Like it or not - CEO’s are Chief Customer Officers
Several years ago I was in Europe for an event we held for Yello customers in EMEA. I was walking back to my hotel after dinner when I learned of an issue one of our large enterprise accounts was having with a critical integration. It was after 5pm eastern on Friday, and obviously much later in Europe. I wasn’t familiar with the leadership at that customer directly so I reached out to the key contact at that company immediately on LinkedIn. I wrote the following:
Thank you for connecting with me! I’m in Oslo and was made aware of the issue you’re experiencing with the integration to (the ATS provider).
First off — I am incredibly sorry.
Second — I have reached out to the head of the (ATS provider) to see if I can get ahold of him when he is back on Monday. I happen to have an in person meeting with him already scheduled for Wednesday, so we should have updates soon.
We are treating this urgently and will do everything possible. I can be reached at (myemail)@yello.co and my cell is 312–XXX–XXXX as well. I return to the States on Sunday. Please don’t hesitate to reach out and we’ll keep you posted. Thank you so much.
Within 10 minutes I got a call from the customer who I had never met before. We spoke for close to a half an hour while I walked through the dark streets of Oslo at midnight. It was not a pleasant call of course, but by the end, our customer knew that he was in good hands. He knew that he and their situation were more important than anything else in the world. He knew that he was valued. He appreciated it immensely.
This past Friday for a new startup I am working with, we were running a big pilot. A key partner custom crafted a one-of-a-kind product for us. The company is in stealth now, so apologies for being a bit evasive!

Work instruction 1:
Answer these questions from the passage on CEOs as Chief Customer Officers.
(a) In which city was the writer when reaching out to the customer?
(b) How soon after the message did the customer call?
(c) On what day was the writer's in-person meeting with the head of the ATS provider already scheduled?
Work instruction 2:
Decide whether each statement agrees with the passage on CEOs as Chief Customer Officers. Answer yes or no, and quote the words that decide it.
(a) The writer already knew the leadership at the customer.
(b) The phone call with the customer lasted close to half an hour.
(c) The new startup the writer is working with is publicly known.

Data excerpts:
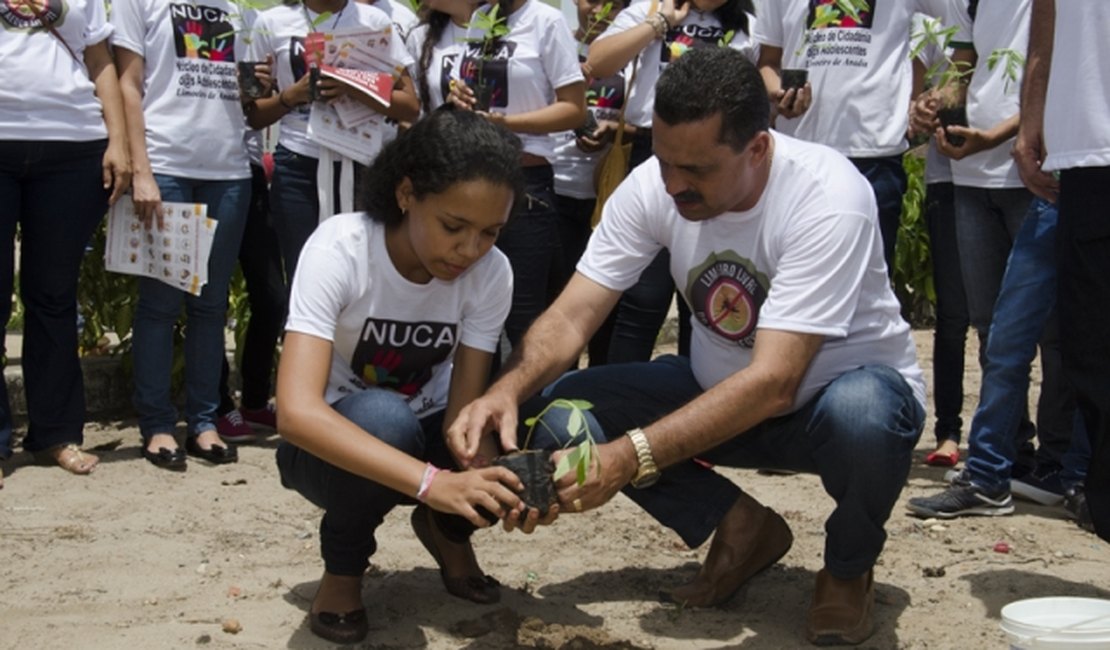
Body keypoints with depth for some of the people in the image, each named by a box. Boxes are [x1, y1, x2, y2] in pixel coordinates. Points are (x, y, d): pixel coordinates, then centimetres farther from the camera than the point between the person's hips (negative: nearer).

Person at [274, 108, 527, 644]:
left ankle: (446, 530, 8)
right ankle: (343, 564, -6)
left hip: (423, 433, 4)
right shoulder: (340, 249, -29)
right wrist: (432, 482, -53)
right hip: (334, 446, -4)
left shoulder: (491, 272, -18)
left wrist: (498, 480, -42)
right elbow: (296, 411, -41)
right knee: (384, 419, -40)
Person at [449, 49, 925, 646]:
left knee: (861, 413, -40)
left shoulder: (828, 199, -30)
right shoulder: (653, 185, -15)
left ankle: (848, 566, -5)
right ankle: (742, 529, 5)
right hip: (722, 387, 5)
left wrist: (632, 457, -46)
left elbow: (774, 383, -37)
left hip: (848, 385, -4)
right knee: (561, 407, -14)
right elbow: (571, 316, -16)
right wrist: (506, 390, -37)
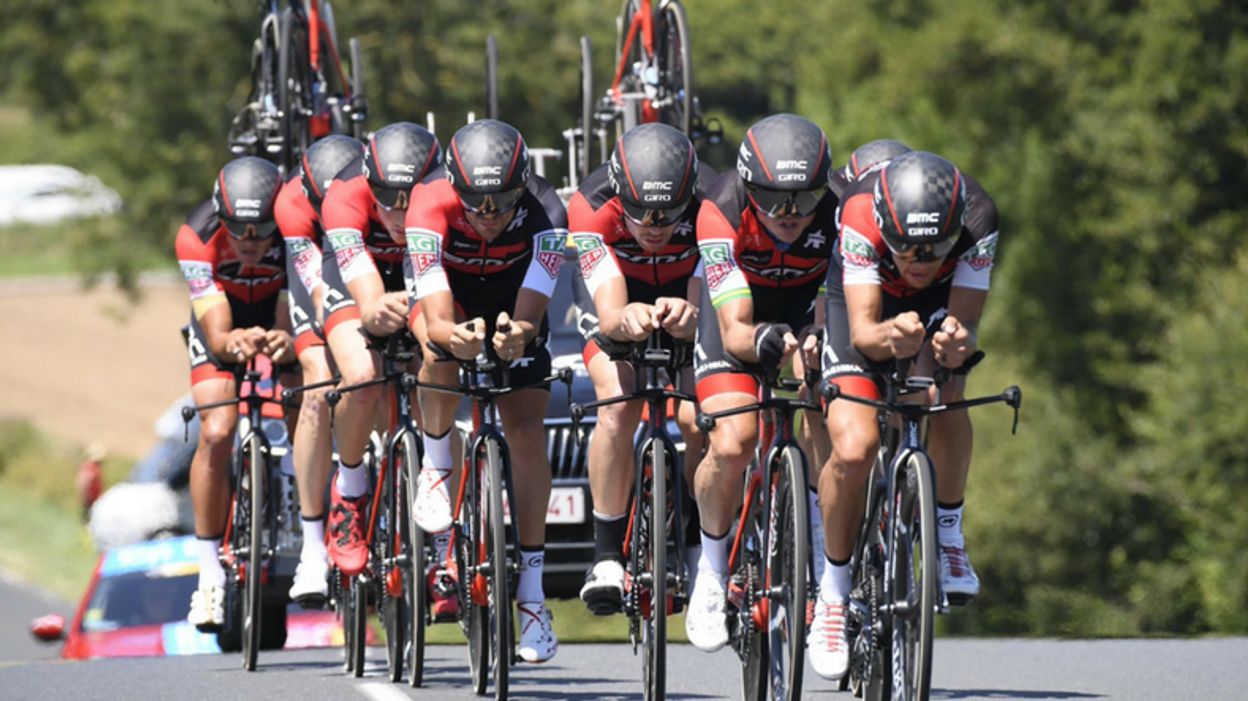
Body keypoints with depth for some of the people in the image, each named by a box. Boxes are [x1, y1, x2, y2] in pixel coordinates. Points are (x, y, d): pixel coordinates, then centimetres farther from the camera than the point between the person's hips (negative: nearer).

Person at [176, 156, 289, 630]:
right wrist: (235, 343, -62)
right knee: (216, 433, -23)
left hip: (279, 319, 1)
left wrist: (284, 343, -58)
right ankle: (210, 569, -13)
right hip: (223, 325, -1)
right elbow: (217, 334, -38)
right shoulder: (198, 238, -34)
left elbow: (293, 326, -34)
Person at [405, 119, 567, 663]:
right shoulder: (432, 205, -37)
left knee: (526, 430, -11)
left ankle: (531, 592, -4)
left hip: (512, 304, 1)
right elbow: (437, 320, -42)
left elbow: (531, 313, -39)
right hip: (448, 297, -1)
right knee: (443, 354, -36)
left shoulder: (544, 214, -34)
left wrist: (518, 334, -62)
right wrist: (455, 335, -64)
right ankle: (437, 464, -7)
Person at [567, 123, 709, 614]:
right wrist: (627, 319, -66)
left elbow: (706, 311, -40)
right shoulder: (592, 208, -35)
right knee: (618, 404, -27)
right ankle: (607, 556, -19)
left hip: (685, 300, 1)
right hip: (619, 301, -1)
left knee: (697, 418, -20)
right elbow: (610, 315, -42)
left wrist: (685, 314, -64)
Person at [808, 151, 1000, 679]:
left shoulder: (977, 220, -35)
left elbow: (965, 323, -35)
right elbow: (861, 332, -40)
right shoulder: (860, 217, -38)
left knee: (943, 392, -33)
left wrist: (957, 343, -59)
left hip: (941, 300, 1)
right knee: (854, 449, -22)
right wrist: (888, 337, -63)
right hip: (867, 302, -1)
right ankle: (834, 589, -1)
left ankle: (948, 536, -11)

Result 1:
(a) Oslo.
(b) Within 10 minutes.
(c) Wednesday.

Result 2:
(a) No: "I wasn’t familiar with the leadership at that customer directly"
(b) Yes: "We spoke for close to a half an hour"
(c) No: "The company is in stealth now"